Impressive and authentic performance with a thousand crudely made puppets
That millions of people were murdered in Auschwitz, systematically, on a production line, is not news to anyone. Murdered by people. Neither is the fact that the organisation was a perfectly oiled machine, a 24-hour business, working on, day and night. We know it, however unimaginable that is. We have seen the images. The members of Hotel Modern have seen them too. And they decided to make a performance about it: Kamp.
What on earth can one do to add to all that is already known about this abominable subject? They made thousands of tiny puppets and built an enormous scale model of a concentration camp that looks like Auschwitz: the infamous gate with Arbeid macht frei lit up like a neon sign, the accurately re-created barracks, the parade ground, the watchtowers, the barbed wire, the crematorium. And the second crematorium under construction. Each detail gives expression to the dedication with which all this has been created. Not a word is spoken. We hear only the sounds: the birds, the train, the trucks that transport the clothing and suitcases of the gas victims to the dumping ground, and the shots. A certain distance is created by the fact that we can observe the makers at work: moving the ranks of puppets, pushing the train and manipulating the figures. A small camera is regularly used to zoom in on details. The images thus created closely resemble the few photos we are familiar with: black-and-white and sometimes out of focus.

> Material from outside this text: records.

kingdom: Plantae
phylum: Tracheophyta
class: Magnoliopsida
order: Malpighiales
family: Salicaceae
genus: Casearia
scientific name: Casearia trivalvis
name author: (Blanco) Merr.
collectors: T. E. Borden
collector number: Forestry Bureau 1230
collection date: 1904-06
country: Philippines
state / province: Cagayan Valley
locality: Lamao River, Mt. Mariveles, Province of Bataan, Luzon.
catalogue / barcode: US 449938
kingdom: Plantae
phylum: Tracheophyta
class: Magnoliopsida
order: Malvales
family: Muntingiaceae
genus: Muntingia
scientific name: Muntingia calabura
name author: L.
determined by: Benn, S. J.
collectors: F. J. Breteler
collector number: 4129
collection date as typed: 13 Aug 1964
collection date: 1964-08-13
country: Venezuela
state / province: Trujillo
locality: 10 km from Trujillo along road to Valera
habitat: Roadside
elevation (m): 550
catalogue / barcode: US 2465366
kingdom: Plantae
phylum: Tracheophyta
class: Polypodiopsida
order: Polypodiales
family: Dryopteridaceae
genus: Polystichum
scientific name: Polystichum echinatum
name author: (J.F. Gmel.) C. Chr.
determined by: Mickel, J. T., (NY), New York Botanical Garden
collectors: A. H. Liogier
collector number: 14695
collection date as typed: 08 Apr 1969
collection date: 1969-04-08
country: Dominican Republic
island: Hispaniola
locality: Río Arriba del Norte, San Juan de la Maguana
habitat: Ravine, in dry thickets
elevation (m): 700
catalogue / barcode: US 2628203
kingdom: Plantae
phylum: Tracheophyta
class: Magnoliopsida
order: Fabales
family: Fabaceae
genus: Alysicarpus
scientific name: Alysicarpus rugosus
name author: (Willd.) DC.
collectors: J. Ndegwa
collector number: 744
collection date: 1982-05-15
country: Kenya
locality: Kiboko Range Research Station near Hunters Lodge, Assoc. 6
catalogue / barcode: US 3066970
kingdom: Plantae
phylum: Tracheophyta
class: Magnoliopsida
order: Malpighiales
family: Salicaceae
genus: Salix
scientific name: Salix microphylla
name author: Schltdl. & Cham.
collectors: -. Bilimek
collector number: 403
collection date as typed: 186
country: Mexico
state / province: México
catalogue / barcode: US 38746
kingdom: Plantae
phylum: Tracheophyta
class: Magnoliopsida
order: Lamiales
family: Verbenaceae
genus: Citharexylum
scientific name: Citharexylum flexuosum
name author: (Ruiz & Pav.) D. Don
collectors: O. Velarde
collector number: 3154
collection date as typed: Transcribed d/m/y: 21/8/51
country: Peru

Slowly, the camera passes along seemingly endless multitudes of prisoners. Both this vastness and the close-ups created a pitiful scene. Eyes like black holes, fearful, bewildered faces, living skeletons.
We observe them as they go about their daily lives. From early morning – when the camp is still quiet and deserted and a rattling cart enters the gate – until deep in the night -when the lights are turned on, searchlights probe the air, someone is electrocuted on the barbed wire and the victims from yet another train are sent into the deadly gas chamber.
For an hour, we are actually watching visual art. The absence of text accentuates the experience of an installation. But there is action. And it is precisely the awkwardness of the method by which this is achieved – we can see the puppets being controlled using wires – that makes such an impact. Whether they are eating soup, shovelling the ashes of the dead or cleaning the train tracks. That they are not real people, but icons, ensures that this representation of their powerlessness transcends a mere reporting of events.
A man is beaten up by a guard; a fellow prisoner barely dares to look. And suddenly it dawns on one that it is also the shame of the survivors of such a hell that keeps them silent: the shame that they could do nothing for their companions, because they wanted to survive. More than ever, the human dilemma is evident here.
The makers have found a performance form that makes it possible to once again discuss this loaded subject. By raising the issue of the extremes to which people are able to go. With dignity. As they scurry about with the puppets, visible yet almost unnoticed, they remind one of children at play. Concentrated and enthralled by their game. It is this very self-abandonment that makes Kamp so impressive: sad and oppressive, but also authentic.